Matt Mullenweg wrote a great post on shipping. He writes:
Usage is like oxygen for ideas. You can never fully anticipate how an audience is going to react to something you’ve created until it’s out there. That means every moment you’re working on something without it being in the public it’s actually dying, deprived of the oxygen of the real world….
By shipping early and often you have the unique competitive advantage of hearing from real people what they think of your work, which in best case helps you anticipate market direction, and in worst case gives you a few people rooting for you that you can email when your team pivots to a new idea. Nothing can recreate the crucible of real usage.

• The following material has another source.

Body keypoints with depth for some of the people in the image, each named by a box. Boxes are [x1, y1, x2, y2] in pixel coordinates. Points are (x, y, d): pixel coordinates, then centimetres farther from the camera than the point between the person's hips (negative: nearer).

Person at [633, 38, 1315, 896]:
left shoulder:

I learned this last year on a creative writing project. Tired of pushing the same story ideas around my desk, I decided the best way to make some real progress was to go big and go public. I pledged to brainstorm one movie idea per weekday for an entire year. To help keep me motivated and judge the quality of my work, I built a blog to showcase my ideas and invited a group of friends and associates to follow along, vote on their favorites and spitball the ideas. It was a great success. By the end of the year, I brainstormed over 240 movie ideas, regularly got a 30% response rate on my mailing list and received over 600 comments on my website.
This year, I learned that before you ship, sometimes progress is simply a matter of starting even when you can’t see the finish line.

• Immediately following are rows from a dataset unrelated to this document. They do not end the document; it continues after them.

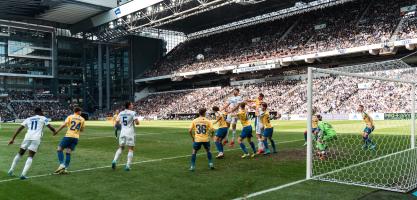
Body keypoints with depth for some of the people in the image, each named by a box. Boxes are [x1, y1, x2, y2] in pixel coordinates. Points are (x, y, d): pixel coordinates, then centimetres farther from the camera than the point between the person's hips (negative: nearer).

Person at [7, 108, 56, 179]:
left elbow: (19, 129, 16)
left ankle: (11, 171, 26)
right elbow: (50, 127, 6)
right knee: (30, 157, 0)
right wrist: (54, 131, 28)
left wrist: (13, 139, 15)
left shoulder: (28, 119, 23)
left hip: (27, 137, 3)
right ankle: (23, 174, -11)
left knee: (20, 154, 22)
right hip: (36, 138, -3)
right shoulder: (43, 118, 14)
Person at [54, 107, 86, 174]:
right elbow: (82, 130, 14)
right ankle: (65, 168, 2)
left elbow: (64, 125, -8)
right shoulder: (82, 119, 10)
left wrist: (57, 131, -3)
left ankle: (62, 165, -9)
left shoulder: (70, 117, 4)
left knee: (59, 149, 7)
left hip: (68, 136, -3)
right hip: (76, 138, 3)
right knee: (68, 153, 7)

Coming off last year’s success, I wanted to keep the momentum going this year. I narrowed my list down to twelve ideas and invited the group back to follow along while I outlined one a month for the entire year. Unfortunately, between a heavier freelance workload and a new baby in the house, my creative writing time has been minimized. Determine to do justice to the ideas, four weeks per outline became five (costing me two outlines) and delays and a short break cost me another two.

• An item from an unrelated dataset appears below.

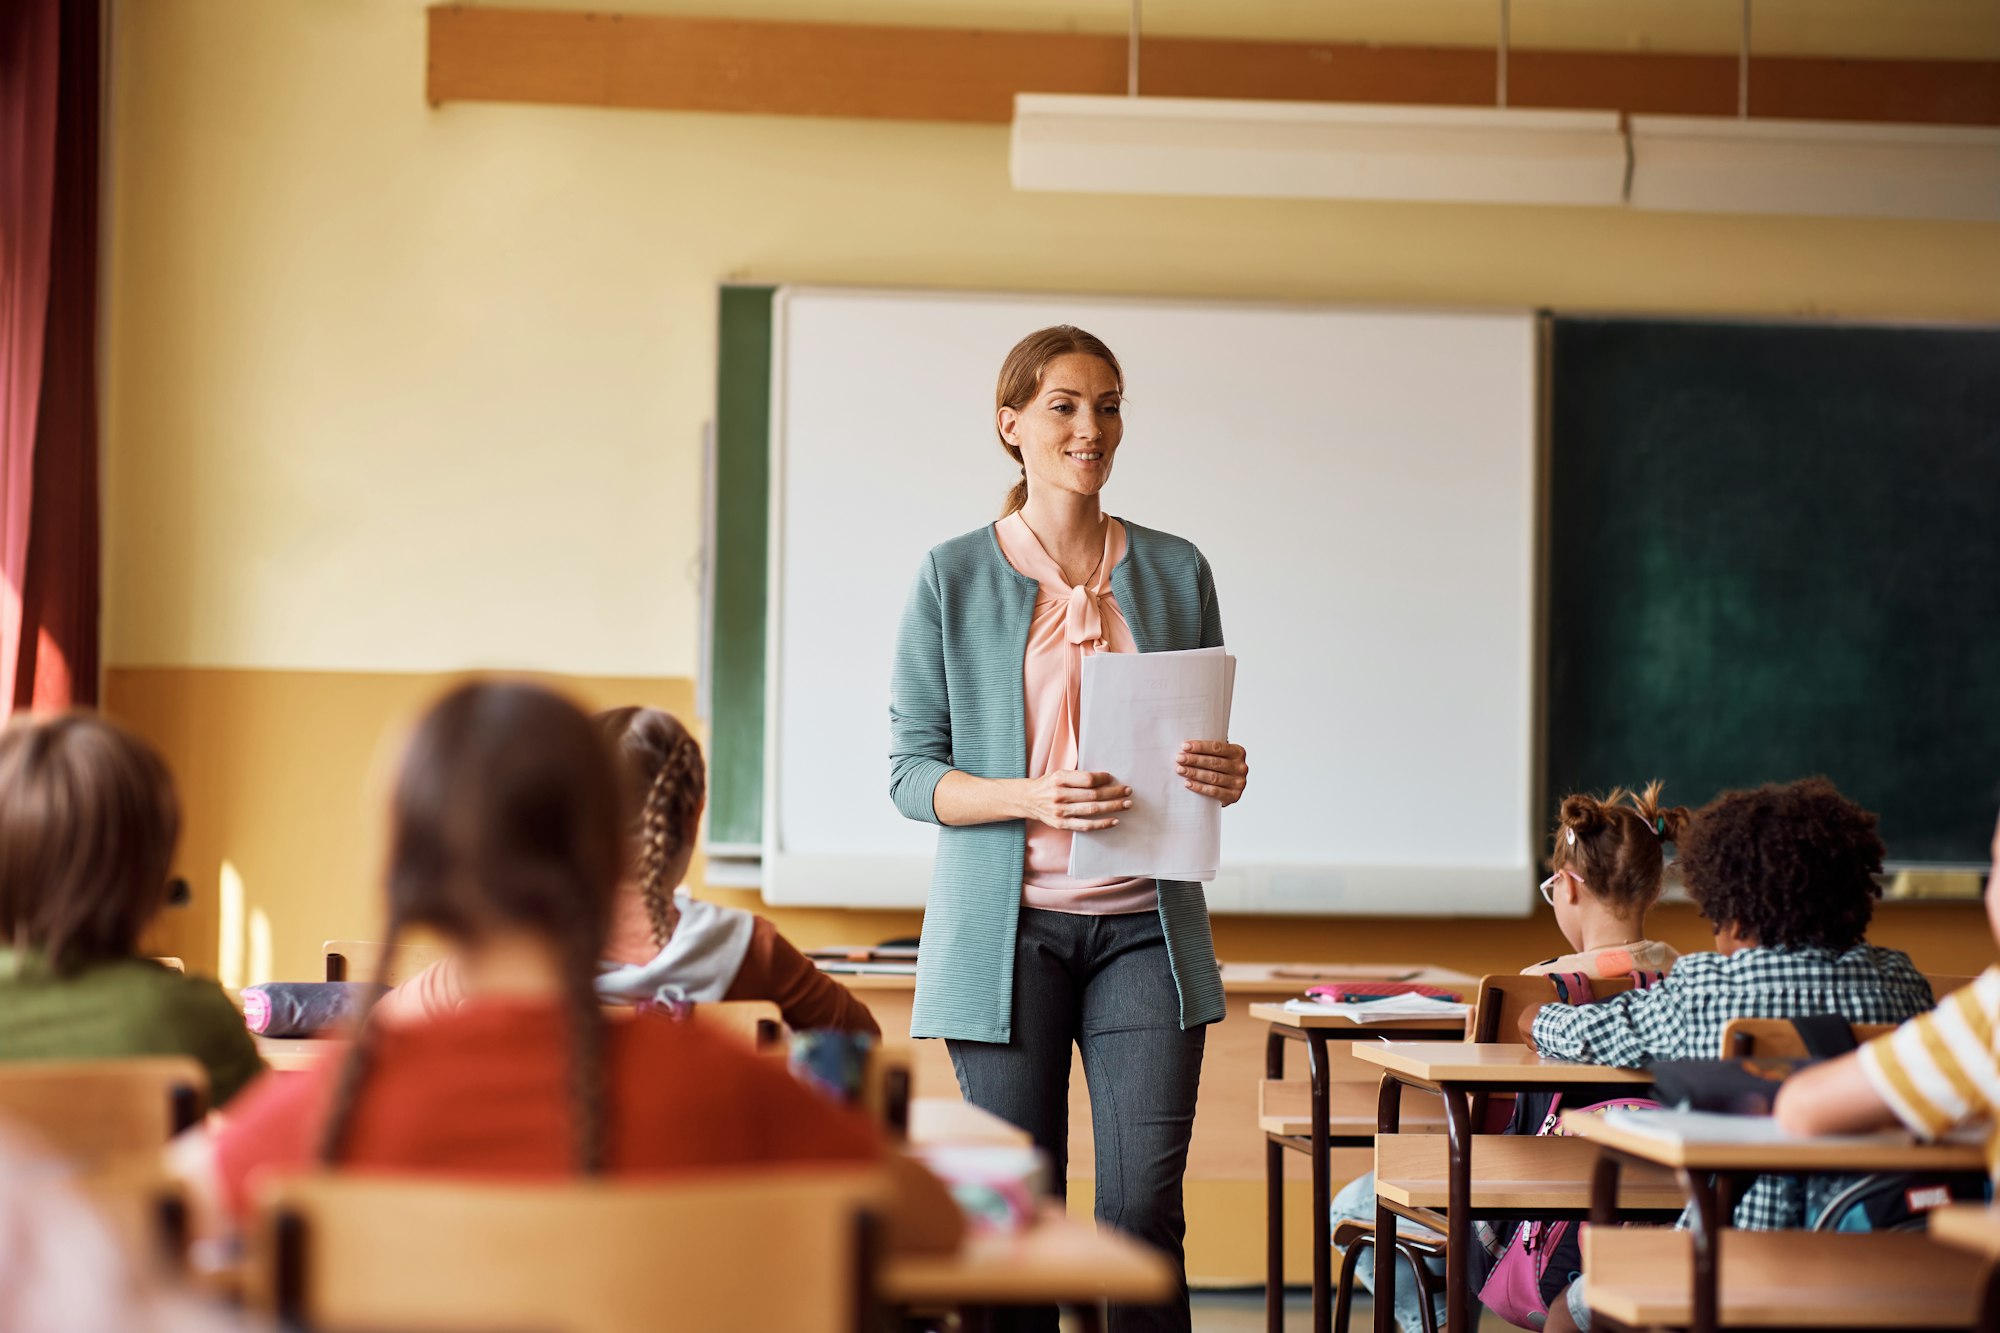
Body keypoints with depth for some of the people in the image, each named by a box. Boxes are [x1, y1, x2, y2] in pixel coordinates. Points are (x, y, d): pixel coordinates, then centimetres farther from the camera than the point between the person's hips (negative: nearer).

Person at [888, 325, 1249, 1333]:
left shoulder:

Still, I’ve accomplished a lot with minimal resources. Eight outlines is a lot more than I had written in previous years. In hindsight, I’m proud of what I’ve accomplished. Step-by-step, though, I often felt the opposite. Sometimes when I sat down to right it was all I could do to come up with the next question, forget the answer. But half steps add up. It’s important to ship, but along the way it’s better to take a half step than no step at all.